Countless discarded bags float on the canal running through Minh Khai village, whose narrow streets are clogged with tall heaps of plastic waste spilling out from villagers’ front yards and stacked near furnaces where non-recyclable scrap is burned.
This so-called plastic recycling “craft village,” an hour’s drive from Vietnam’s capital Hanoi, is where some of the plastic sorted for recycling in Japan, America and Europe ends up for final treatment.
Delegates at a United Nations summit in South Korea this week are discussing new global rules that could limit that trade, which U.N. data shows was worth $3.8 billion last year. Stricter domestic requirements on waste imports will also be applicable in Vietnam from next year.
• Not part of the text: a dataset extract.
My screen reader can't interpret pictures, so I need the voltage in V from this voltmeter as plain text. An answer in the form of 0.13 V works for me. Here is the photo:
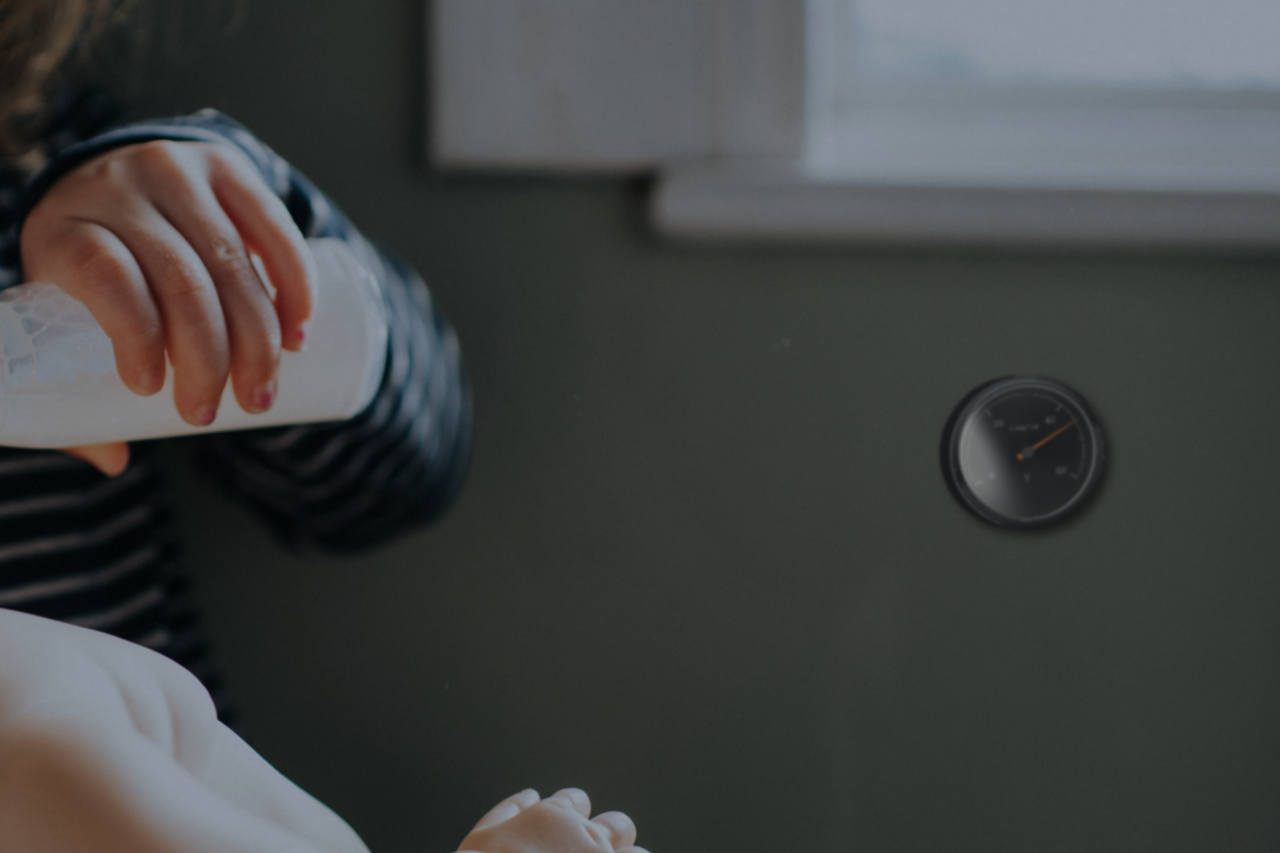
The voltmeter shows 45 V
The Southeast Asian nation has emerged as a major importer of plastic scrap in recent years after China, once the top player in the industry, banned imports in 2018. Vietnam was the world’s fourth largest importer in 2022, according to the Organization for Economic Co-operation and Development.
But that surge in imports has taken place as the country is struggling to recycle even its own plastic waste.
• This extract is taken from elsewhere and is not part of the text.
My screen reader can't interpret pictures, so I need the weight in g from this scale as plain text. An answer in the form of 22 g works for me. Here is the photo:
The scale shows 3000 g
Additional restrictions could reduce the trade but the large size of the domestic informal industry may make it hard to monitor commercial flows and recycling rates, experts and officials said.
More than one quarter of Vietnam’s plastic recycling capacity is concentrated in craft villages like Minh Khai, the World Bank said in a 2021 report, noting that spare capacity to process imported plastic amounted to 300,000 metric tons.
That was well short of the 420,000 tons of plastic scrap Vietnam imported last year, which was up 11% from 2022, according to U.N. data, which does not capture the entire volume.
Vietnam’s environment ministry did not reply to requests for updated figures.
Researchers have found that recycling is being hampered by the inability to properly sort plastic waste, both offshore and in Vietnam. Only 30% of plastic waste generated in Vietnam is sorted, said a government-backed WWF report in 2023.
As a result, in spite of shipment costs, Vietnam’s recyclers rely on higher-quality foreign plastic scrap, according to FiinGroup, a research firm.
But estimates suggest Vietnam recycles only up to one-third of the imported plastic waste, said a research paper published in January.
That is partly because some imported plastic is often mixed with organic waste that makes it hard or impossible to treat, said one of the paper’s authors, Kaustubh Thapa, from the Netherlands’ Utrecht University.
A recycler at Minh Khai village was more upbeat. “The amount of imported waste that can’t be recycled is often about 5% of the volume, but at times it goes up to 25%,” said Chi, who declined to give his full name.
Most people contacted in the village in person or by phone declined to talk to media for fear of repercussions on their activities.
Much of the unrecycled plastic is dumped in “unsanitary” landfills, and about 15% of that is directly released into the environment and the oceans, the WWF report said.
“Exporting waste for recycling to destinations without sound recycling capacity raises questions of fairness and sustainability,” concluded the research paper by Thapa and co-authors.